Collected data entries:
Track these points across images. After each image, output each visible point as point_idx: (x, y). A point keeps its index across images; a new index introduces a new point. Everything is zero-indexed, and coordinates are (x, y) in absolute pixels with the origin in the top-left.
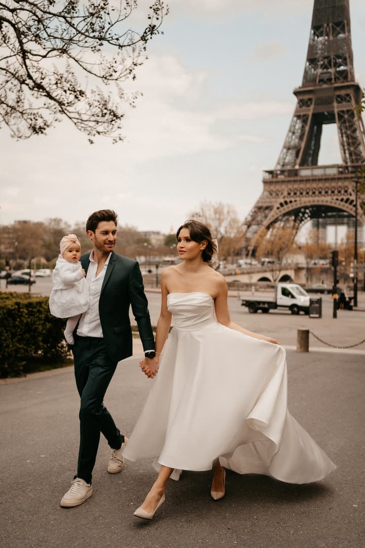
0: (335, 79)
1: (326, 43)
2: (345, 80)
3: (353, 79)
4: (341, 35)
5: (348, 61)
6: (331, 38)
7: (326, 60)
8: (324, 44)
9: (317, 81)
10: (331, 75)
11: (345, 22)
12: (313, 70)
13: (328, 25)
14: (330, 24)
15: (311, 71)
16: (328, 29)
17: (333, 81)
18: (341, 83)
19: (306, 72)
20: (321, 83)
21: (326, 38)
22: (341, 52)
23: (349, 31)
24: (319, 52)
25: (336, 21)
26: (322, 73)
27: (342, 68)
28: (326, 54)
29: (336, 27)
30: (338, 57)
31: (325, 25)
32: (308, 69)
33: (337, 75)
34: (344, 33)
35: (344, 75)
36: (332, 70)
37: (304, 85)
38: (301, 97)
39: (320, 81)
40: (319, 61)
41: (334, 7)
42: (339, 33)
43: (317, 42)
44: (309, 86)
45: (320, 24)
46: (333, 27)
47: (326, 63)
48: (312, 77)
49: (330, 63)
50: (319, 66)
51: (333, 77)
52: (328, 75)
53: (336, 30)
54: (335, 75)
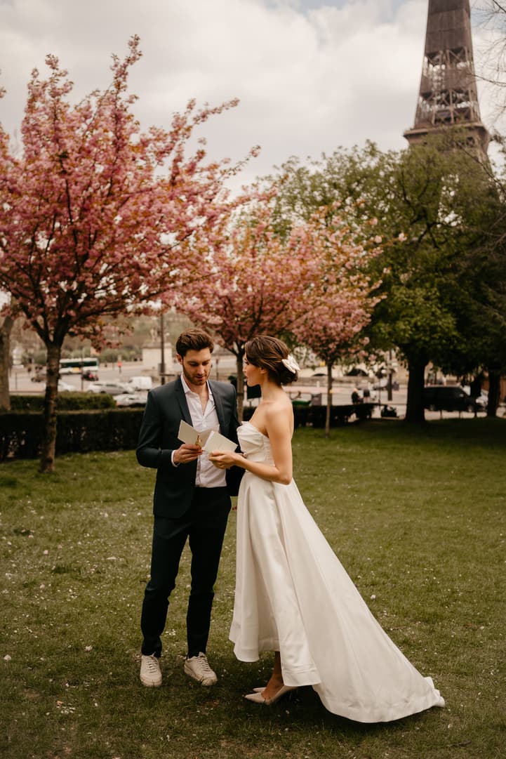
0: (455, 118)
1: (443, 74)
2: (467, 120)
3: (478, 119)
4: (461, 65)
5: (470, 96)
6: (449, 67)
7: (444, 95)
8: (440, 75)
9: (433, 121)
10: (450, 114)
11: (466, 49)
12: (428, 106)
13: (444, 52)
14: (448, 51)
15: (426, 108)
16: (444, 57)
17: (452, 121)
18: (463, 123)
19: (419, 110)
20: (438, 124)
21: (443, 67)
22: (462, 84)
23: (472, 59)
24: (435, 84)
25: (454, 47)
26: (439, 112)
27: (463, 105)
28: (443, 87)
29: (453, 54)
30: (460, 91)
31: (441, 52)
32: (421, 106)
33: (457, 114)
34: (465, 61)
35: (466, 113)
36: (451, 108)
37: (416, 127)
38: (413, 141)
39: (436, 121)
40: (434, 96)
41: (452, 30)
42: (459, 62)
43: (433, 72)
44: (423, 128)
45: (435, 50)
46: (450, 54)
47: (444, 99)
48: (427, 115)
49: (447, 98)
50: (435, 102)
51: (452, 116)
52: (447, 113)
53: (455, 58)
54: (454, 114)
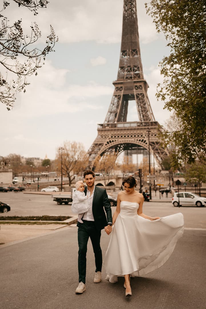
0: (134, 77)
1: (129, 59)
2: (139, 78)
3: (143, 79)
4: (136, 56)
5: (140, 69)
6: (131, 57)
8: (128, 60)
9: (125, 78)
10: (132, 75)
11: (138, 49)
12: (122, 72)
13: (129, 50)
14: (130, 50)
15: (121, 73)
16: (129, 53)
18: (137, 79)
19: (119, 73)
20: (127, 79)
21: (129, 57)
22: (136, 64)
23: (140, 54)
24: (125, 63)
25: (133, 49)
26: (127, 74)
27: (137, 72)
28: (129, 65)
30: (135, 67)
31: (128, 50)
32: (120, 72)
33: (135, 76)
34: (137, 55)
35: (138, 76)
36: (132, 73)
37: (118, 80)
38: (117, 86)
39: (126, 78)
40: (125, 68)
41: (132, 42)
43: (124, 58)
44: (121, 81)
45: (125, 50)
46: (131, 52)
47: (129, 69)
48: (122, 76)
49: (131, 69)
50: (126, 71)
51: (133, 76)
52: (131, 75)
53: (133, 53)
54: (134, 76)
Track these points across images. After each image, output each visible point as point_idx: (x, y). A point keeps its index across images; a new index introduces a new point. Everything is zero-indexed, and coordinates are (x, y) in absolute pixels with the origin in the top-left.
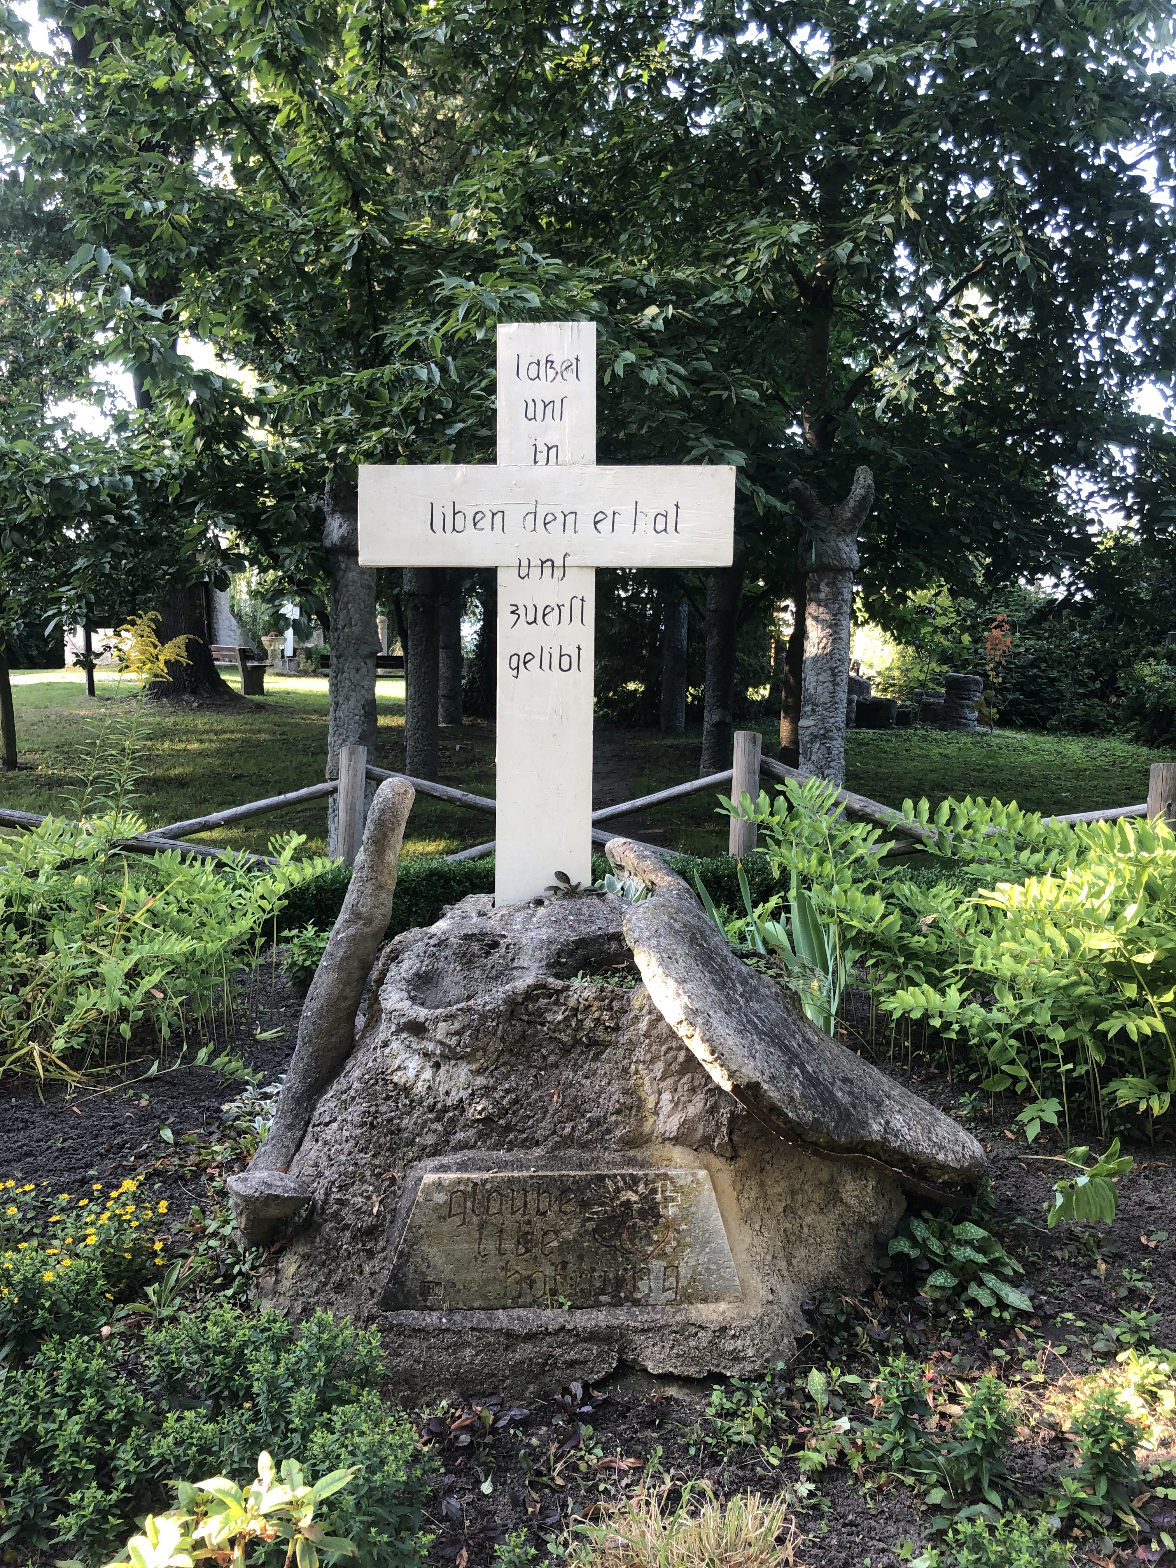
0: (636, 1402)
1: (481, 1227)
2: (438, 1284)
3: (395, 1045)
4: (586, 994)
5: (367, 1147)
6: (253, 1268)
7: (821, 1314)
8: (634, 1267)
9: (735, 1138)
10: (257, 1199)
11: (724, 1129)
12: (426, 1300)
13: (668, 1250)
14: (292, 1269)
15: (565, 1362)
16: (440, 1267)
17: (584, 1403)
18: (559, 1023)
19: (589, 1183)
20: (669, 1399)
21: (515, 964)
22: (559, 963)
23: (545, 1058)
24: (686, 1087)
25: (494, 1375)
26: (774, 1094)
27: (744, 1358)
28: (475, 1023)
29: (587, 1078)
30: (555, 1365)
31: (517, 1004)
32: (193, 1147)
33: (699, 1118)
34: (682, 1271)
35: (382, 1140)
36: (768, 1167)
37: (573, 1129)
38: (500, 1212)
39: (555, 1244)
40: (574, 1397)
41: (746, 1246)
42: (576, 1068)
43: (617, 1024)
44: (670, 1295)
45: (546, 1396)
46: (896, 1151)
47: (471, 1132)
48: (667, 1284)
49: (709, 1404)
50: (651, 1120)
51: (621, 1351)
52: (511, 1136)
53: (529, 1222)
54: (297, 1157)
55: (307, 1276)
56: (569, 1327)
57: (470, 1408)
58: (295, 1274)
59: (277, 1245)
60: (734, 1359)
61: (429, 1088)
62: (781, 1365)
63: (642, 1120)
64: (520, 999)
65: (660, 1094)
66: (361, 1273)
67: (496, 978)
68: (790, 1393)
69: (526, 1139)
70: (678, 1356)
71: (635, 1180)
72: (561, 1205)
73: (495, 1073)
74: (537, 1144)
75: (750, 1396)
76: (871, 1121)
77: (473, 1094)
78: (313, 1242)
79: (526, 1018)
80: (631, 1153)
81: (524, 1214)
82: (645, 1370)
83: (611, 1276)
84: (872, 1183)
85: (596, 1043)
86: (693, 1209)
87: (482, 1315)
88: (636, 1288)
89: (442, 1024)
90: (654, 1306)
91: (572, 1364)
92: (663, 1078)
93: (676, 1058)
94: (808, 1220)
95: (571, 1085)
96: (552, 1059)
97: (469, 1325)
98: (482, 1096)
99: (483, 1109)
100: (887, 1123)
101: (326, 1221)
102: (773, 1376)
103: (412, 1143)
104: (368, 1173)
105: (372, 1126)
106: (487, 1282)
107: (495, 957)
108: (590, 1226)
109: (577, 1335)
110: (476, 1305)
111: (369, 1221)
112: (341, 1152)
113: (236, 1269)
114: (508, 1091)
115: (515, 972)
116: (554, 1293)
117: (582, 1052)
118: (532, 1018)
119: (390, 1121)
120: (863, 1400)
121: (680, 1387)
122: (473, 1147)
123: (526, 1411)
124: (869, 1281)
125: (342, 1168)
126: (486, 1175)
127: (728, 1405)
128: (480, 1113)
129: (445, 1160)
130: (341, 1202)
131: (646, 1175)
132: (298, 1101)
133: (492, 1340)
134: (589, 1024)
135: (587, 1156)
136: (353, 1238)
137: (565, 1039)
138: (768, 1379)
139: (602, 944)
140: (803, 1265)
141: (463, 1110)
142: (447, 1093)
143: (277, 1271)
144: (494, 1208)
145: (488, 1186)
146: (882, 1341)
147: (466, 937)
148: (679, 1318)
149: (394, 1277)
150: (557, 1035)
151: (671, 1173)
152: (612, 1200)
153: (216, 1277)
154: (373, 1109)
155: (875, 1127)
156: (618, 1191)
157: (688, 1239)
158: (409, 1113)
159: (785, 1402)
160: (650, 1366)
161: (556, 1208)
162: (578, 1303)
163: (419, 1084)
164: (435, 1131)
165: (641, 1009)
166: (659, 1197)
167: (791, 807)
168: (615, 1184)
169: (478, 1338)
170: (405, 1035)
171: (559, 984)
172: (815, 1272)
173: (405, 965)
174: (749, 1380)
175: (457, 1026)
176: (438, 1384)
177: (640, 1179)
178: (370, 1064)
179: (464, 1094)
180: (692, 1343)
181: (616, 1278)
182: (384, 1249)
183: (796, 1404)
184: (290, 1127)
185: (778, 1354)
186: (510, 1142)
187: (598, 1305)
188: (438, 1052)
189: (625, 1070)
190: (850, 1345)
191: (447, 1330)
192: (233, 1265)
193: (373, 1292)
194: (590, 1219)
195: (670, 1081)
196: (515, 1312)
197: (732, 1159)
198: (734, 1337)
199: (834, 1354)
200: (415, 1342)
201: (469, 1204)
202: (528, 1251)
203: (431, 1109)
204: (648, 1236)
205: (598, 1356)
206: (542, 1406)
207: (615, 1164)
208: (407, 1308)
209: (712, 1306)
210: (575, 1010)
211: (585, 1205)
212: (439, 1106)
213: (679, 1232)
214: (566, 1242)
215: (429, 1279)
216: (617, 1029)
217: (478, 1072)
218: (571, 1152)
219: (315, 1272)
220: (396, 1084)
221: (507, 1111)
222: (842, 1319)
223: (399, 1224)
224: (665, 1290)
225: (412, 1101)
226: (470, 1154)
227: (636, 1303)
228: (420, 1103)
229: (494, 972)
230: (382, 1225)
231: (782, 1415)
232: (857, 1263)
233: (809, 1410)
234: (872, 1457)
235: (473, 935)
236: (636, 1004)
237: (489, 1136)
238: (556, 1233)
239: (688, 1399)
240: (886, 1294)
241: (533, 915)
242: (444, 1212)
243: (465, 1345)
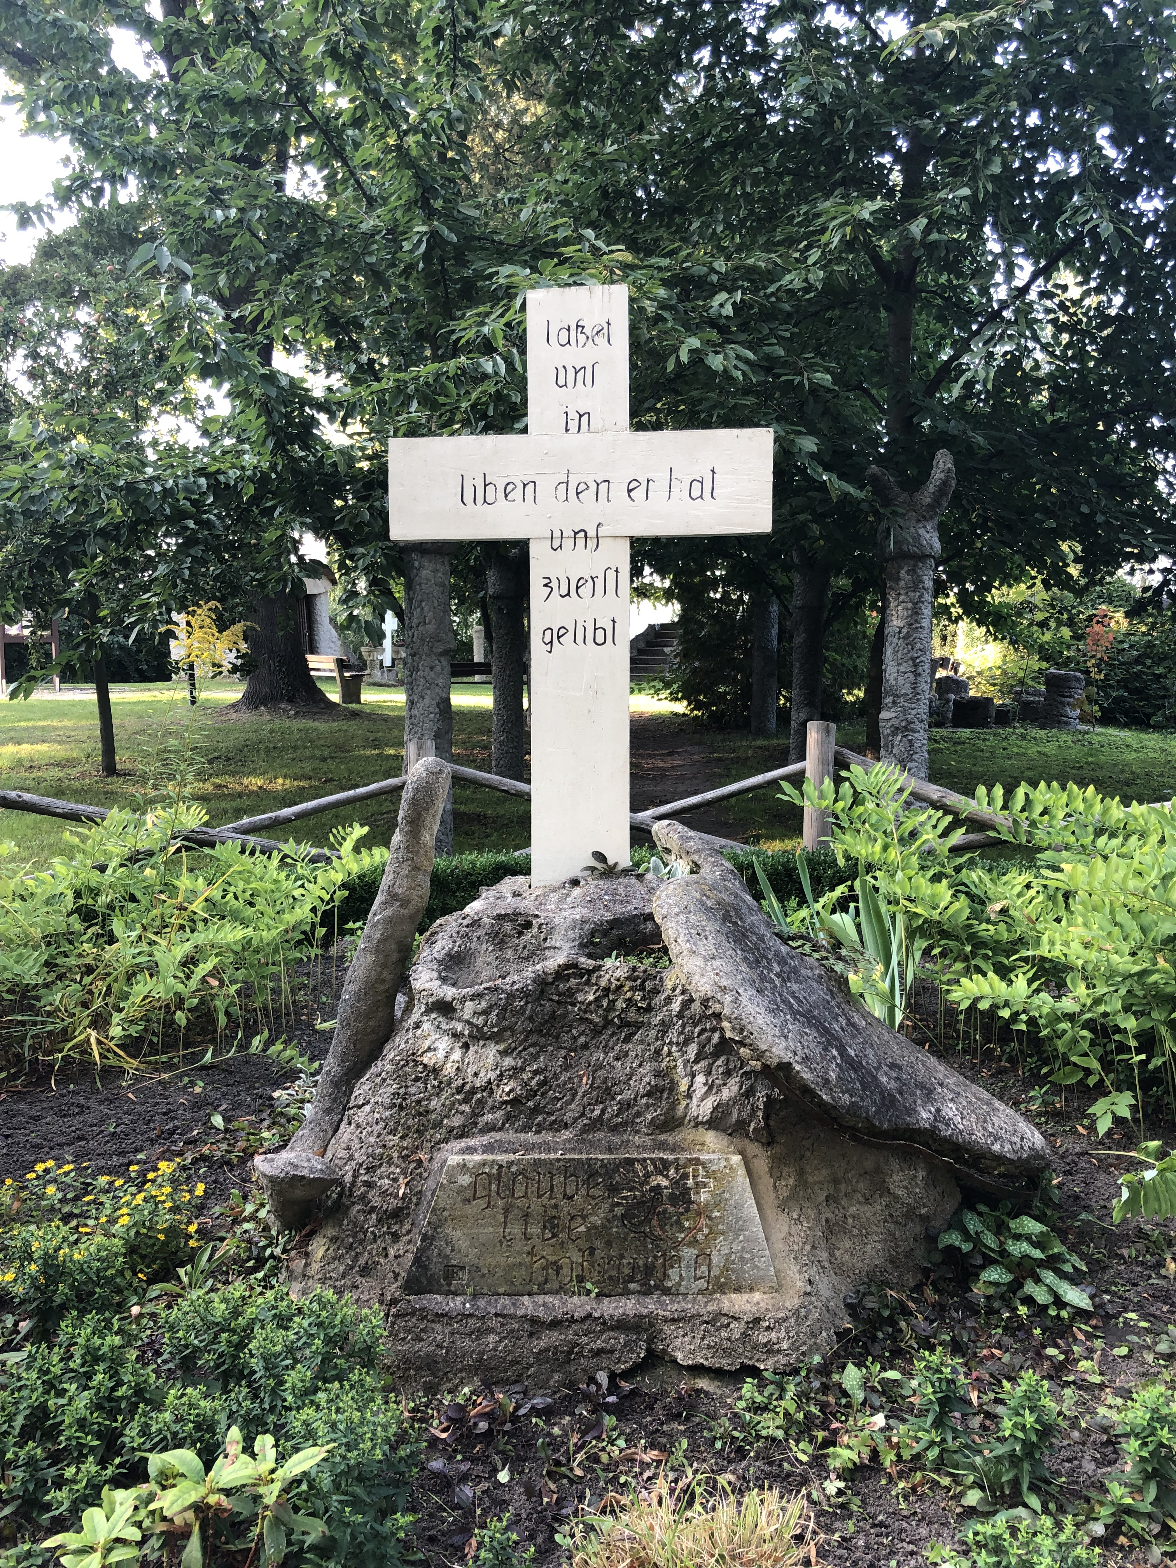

## Directions for this task
Print the material verbatim from its first line up to and including the line with "21: (129, 57)". Leave the pictures out of your output.

## Written reply
Track these points across images. After each image, output each visible point as point_idx: (x, y). A point keeps its index across images; a new index introduces a new point. Everything is zero-indexed, and coordinates are (x, y) in absolute pixels with the origin in the top-left.
0: (335, 79)
1: (326, 43)
2: (345, 80)
3: (353, 79)
4: (341, 35)
5: (348, 61)
6: (331, 38)
7: (326, 60)
8: (324, 44)
9: (317, 81)
10: (331, 75)
11: (345, 22)
12: (313, 70)
13: (328, 25)
14: (330, 24)
15: (311, 71)
16: (328, 29)
17: (333, 81)
18: (341, 83)
19: (306, 72)
20: (321, 83)
21: (326, 38)
22: (341, 52)
23: (349, 31)
24: (319, 52)
25: (336, 21)
26: (322, 73)
27: (342, 68)
28: (326, 54)
29: (336, 27)
30: (338, 57)
31: (325, 25)
32: (308, 69)
33: (337, 75)
34: (344, 33)
35: (344, 75)
36: (332, 70)
37: (304, 85)
38: (301, 97)
39: (320, 81)
40: (319, 61)
41: (334, 7)
42: (339, 33)
43: (317, 42)
44: (309, 86)
45: (320, 24)
46: (333, 27)
47: (326, 63)
48: (312, 77)
49: (330, 63)
50: (319, 66)
51: (333, 77)
52: (328, 75)
53: (336, 30)
54: (335, 75)
0: (455, 118)
1: (443, 74)
2: (467, 120)
3: (478, 119)
4: (461, 65)
5: (470, 96)
6: (449, 67)
7: (444, 95)
8: (440, 75)
9: (433, 121)
10: (450, 114)
11: (466, 49)
12: (428, 106)
13: (444, 52)
14: (448, 51)
15: (426, 108)
16: (444, 57)
17: (452, 121)
18: (463, 123)
19: (419, 110)
20: (438, 124)
21: (443, 67)
22: (462, 84)
23: (472, 59)
24: (435, 84)
25: (454, 47)
26: (439, 112)
27: (463, 105)
28: (443, 87)
29: (453, 54)
30: (460, 91)
31: (441, 52)
32: (421, 106)
33: (457, 114)
34: (465, 61)
35: (466, 113)
36: (451, 108)
37: (416, 127)
38: (413, 141)
39: (436, 121)
40: (434, 96)
41: (452, 30)
42: (459, 62)
43: (433, 72)
44: (423, 128)
45: (435, 50)
46: (450, 54)
47: (444, 99)
48: (427, 115)
49: (447, 98)
50: (435, 102)
51: (452, 116)
52: (447, 113)
53: (455, 58)
54: (454, 114)
0: (134, 77)
1: (129, 59)
2: (139, 78)
3: (143, 79)
4: (136, 56)
5: (140, 69)
6: (131, 57)
8: (128, 60)
9: (125, 78)
10: (132, 75)
11: (138, 49)
12: (122, 72)
13: (129, 50)
14: (130, 50)
15: (121, 73)
16: (129, 53)
18: (137, 79)
19: (119, 73)
20: (127, 79)
21: (129, 57)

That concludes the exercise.